Task inputs: Begin
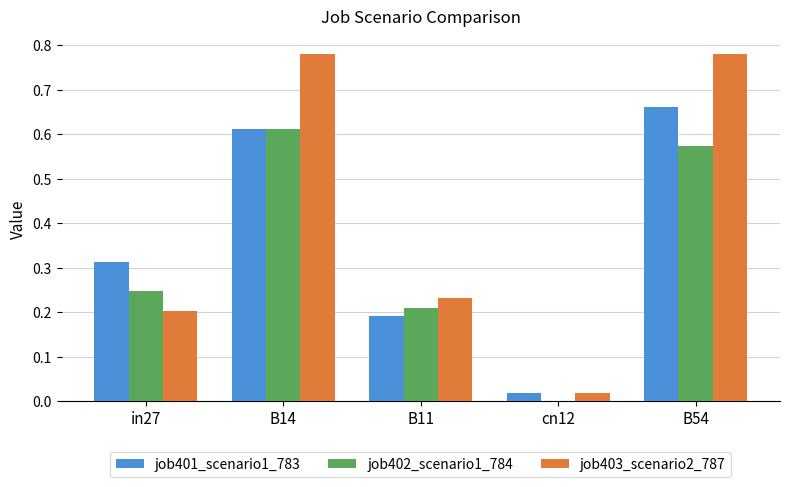

How many distinct data groups are displayed?

3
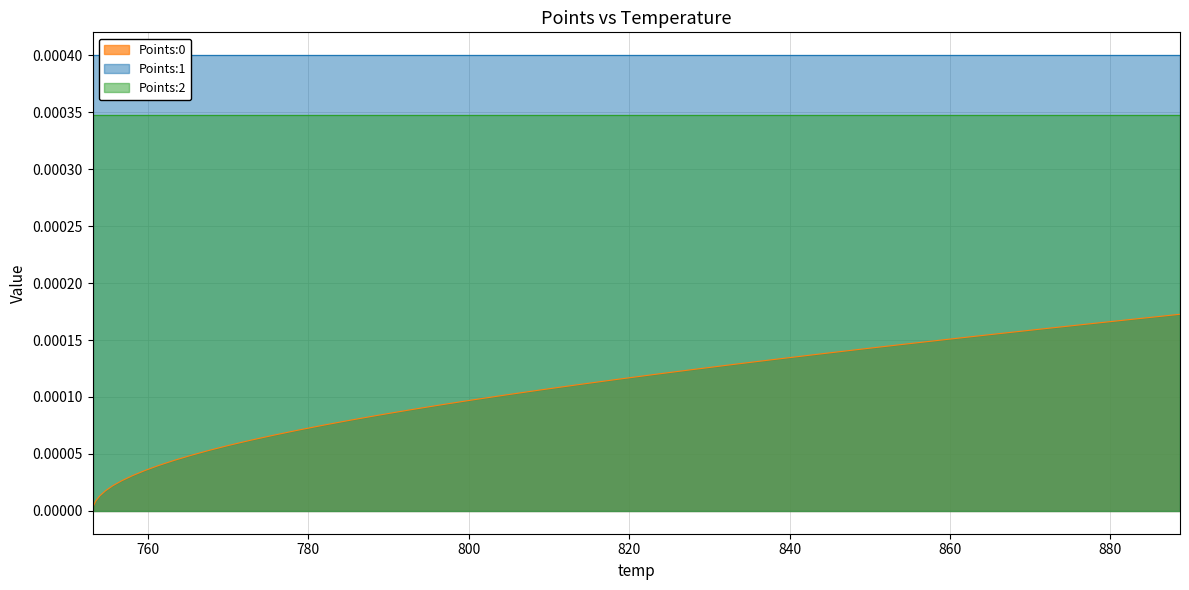

Which has a higher value, 34 or 11?

34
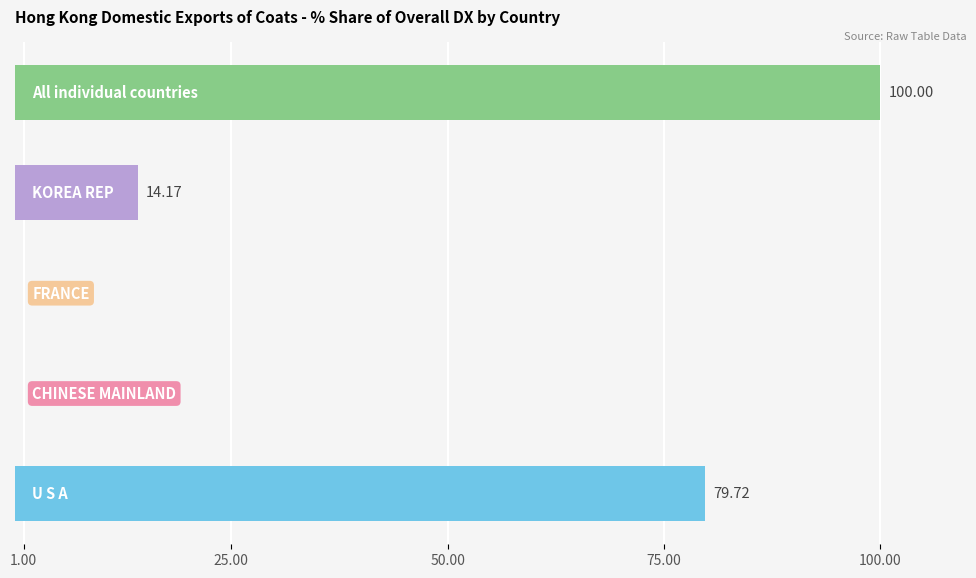

How many positive values are there?

3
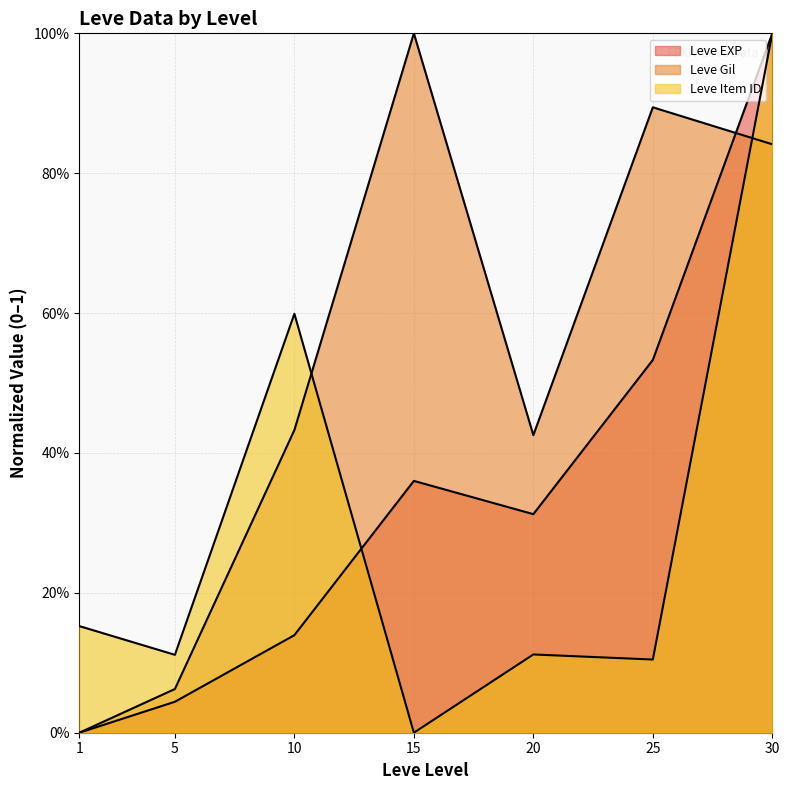

Which category has the lowest value in the Leve Item ID series?

15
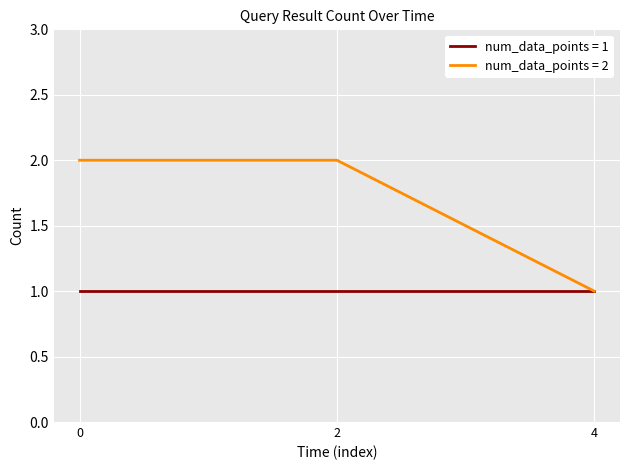

How many distinct data groups are displayed?

2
Task inputs: End
(Exercise goal) Write out all of the material above word for word, leaving out the pictures.

(Result of the exercise)
How many distinct data groups are displayed?

3

Which has a higher value, 34 or 11?

34

How many positive values are there?

3

Which category has the lowest value in the Leve Item ID series?

15

How many distinct data groups are displayed?

2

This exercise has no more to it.